In another broad respect, this invention is a manifold for use in refill of canister containing chemicals, comprising: (1) a vacuum supply valve; (2) a vacuum generator; (3) a carrier gas isolation valve; (4) a bypass valve; (5) a process line isolation valve; (6) a control valve; (7) a canister inlet valve; (8) a canister outlet valve; wherein the vacuum supply valve is connected to the vacuum generator; wherein the vacuum generator is connected to the control valve; wherein the carrier gas isolation valve is connected to the bypass valve; wherein the bypass valve is further connected to the process line isolation valve and the canister inlet valve; wherein the process line isolation valve is also connected to the canister outlet valve; wherein the canister inlet valve is connected to the control valve and the canister outlet valve.

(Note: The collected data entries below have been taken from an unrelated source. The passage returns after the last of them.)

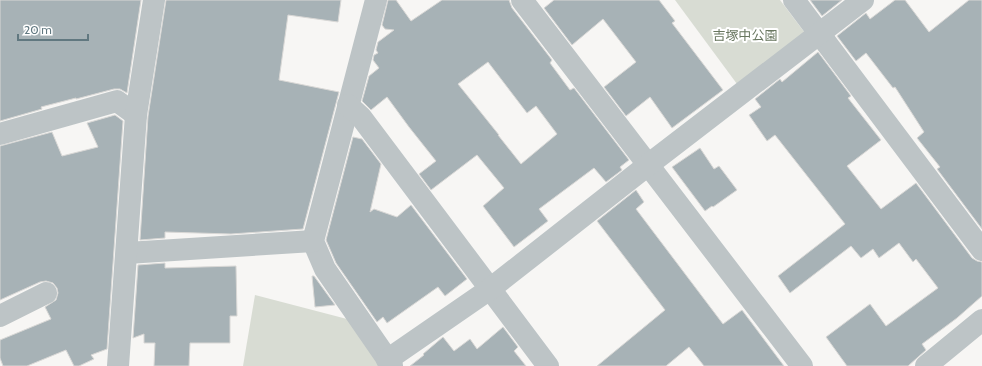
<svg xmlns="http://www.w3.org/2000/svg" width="982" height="366" font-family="Cabin,'Noto Sans JP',sans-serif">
	<rect width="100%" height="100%" fill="#f7f6f4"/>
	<g fill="#d8dcd3">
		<path d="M 675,0 L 780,0 L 805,33 L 737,84 Z"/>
		<path d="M 255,295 L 347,319 L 384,366 L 243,366 Z"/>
	</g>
	<g fill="#a7b2b6" stroke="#d9d8d6" fill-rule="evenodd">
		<path d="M 0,0 L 141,0 L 127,93 L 120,89 L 114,89 L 76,99 L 76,98 L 41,107 L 42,109 L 0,121 Z"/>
		<path d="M 166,0 L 341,0 L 338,22 L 288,15 L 279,80 L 339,92 L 303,229 L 231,234 L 165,232 L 165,238 L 140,240 L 148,116 Z"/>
		<path d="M 388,0 L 396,0 L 411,21 L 442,0 L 509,0 L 512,8 L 552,60 L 550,63 L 570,90 L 574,88 L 629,160 L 620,167 L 622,170 L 606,182 L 594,168 L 539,209 L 548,221 L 514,247 L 483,206 L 504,188 L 477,155 L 431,190 L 419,174 L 436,161 L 409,127 L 387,97 L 371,110 L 362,101 L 369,76 L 379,68 L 373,60 L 374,55 L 378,53 L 376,50 L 378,42 L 394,30 L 385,29 L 382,25 ZM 488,62 L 527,113 L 536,106 L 557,134 L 521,164 L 498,135 L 499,135 L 458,84 Z"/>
		<path d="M 554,0 L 659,0 L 675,21 L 672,23 L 723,90 L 672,128 L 650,97 L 626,116 L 604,87 L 636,62 L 603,19 L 572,45 L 544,8 Z"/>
		<path d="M 810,0 L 842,0 L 822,16 Z"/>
		<path d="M 895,0 L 905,0 L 929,32 L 969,0 L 982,0 L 982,229 L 937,169 L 940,167 L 917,138 L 924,132 L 895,87 L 893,88 L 866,53 L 856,61 L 837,36 L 866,13 L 870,19 Z"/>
		<path d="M 818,52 L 851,96 L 848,98 L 881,140 L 847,166 L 881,209 L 916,183 L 972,258 L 977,261 L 982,262 L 982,296 L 957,318 L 922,344 L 926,350 L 908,366 L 847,366 L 826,337 L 870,304 L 886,326 L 938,288 L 916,259 L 913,262 L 899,243 L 879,258 L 873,249 L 861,258 L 851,246 L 790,293 L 778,276 L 845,224 L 775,135 L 767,141 L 749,115 L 761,107 L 755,99 L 780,79 L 782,82 Z"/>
		<path d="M 115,115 L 123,121 L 107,349 L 91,355 L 94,359 L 79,366 L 74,366 L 66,350 L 27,366 L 3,366 L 0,358 L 0,340 L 51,319 L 45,307 L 56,300 L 58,293 L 57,288 L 53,283 L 46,281 L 40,282 L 0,300 L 0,146 L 52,132 L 62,156 L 98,147 L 87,123 Z"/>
		<path d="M 353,137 L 362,139 L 381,164 L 370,212 L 374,209 L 397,217 L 411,205 L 467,279 L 445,296 L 438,287 L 387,323 L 383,317 L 377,322 L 336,263 L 326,240 Z"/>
		<path d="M 700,148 L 714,169 L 719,166 L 737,190 L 713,207 L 712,206 L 705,211 L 672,167 Z"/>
		<path d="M 636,190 L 644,202 L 636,209 L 723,324 L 742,310 L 784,366 L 704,366 L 689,347 L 666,366 L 597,366 L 665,310 L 597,221 Z"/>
		<path d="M 165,263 L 165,268 L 236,266 L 237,316 L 230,316 L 230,343 L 190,343 L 189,366 L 154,366 L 155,343 L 144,343 L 144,334 L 133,338 L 138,265 Z"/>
		<path d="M 312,276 L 314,276 L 335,305 L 315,307 Z"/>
		<path d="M 503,327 L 518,347 L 514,351 L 526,366 L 410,366 L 424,355 L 423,354 L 443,337 L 454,351 L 470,339 L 477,349 Z"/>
	</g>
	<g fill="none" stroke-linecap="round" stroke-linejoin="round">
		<g stroke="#bdc4c6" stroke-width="22">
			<path d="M 376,0 L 313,241 L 325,269 L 392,366"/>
			<path d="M 522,0 L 802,366"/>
			<path d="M 794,0 L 982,250"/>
			<path d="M 348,105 L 361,117 L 548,366"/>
			<path d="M 0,134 L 117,101 L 136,115"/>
			<path d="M 127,253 L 313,241"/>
			<path d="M 0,316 L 46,293"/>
			<path d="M 387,360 L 490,289 L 648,165 L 863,0"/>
			<path d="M 118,366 L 136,115 L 154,0"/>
			<path d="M 926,366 L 982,320"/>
		</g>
	</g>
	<g text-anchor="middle" stroke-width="4" stroke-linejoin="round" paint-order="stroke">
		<g font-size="13" fill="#697760" stroke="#fff">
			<text x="745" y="40">吉塚中公園</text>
		</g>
	</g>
	<path d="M18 34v6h70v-6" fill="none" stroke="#617880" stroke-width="2"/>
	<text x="24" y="34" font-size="12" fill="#617880" stroke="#ffffff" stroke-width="3" paint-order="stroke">20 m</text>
</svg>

In another broad respect, this invention is a process for manufacturing a manifold for use in refill of canister containing chemicals, comprising: (1) providing a vacuum supply valve; (2) providing a vacuum generator; (3) providing a carrier gas isolation valve; (4) providing a bypass valve; (5) providing a process line isolation valve; (6) providing a control valve; (7) providing a canister inlet valve; (8) providing a canister outlet valve; connecting the vacuum supply valve to the vacuum generator; connecting the vacuum generator to the control valve; connecting the carrier gas isolation valve to the bypass valve; further connecting the bypass valve to the process line isolation valve and the canister inlet valve; further connecting the isolation valve to the canister outlet valve; connecting the canister inlet valve to the control valve and canister outlet valve.
Advantageously, the manifold of this invention enables improved purge efficiency for low vapor pressure materials and toxic chemicals.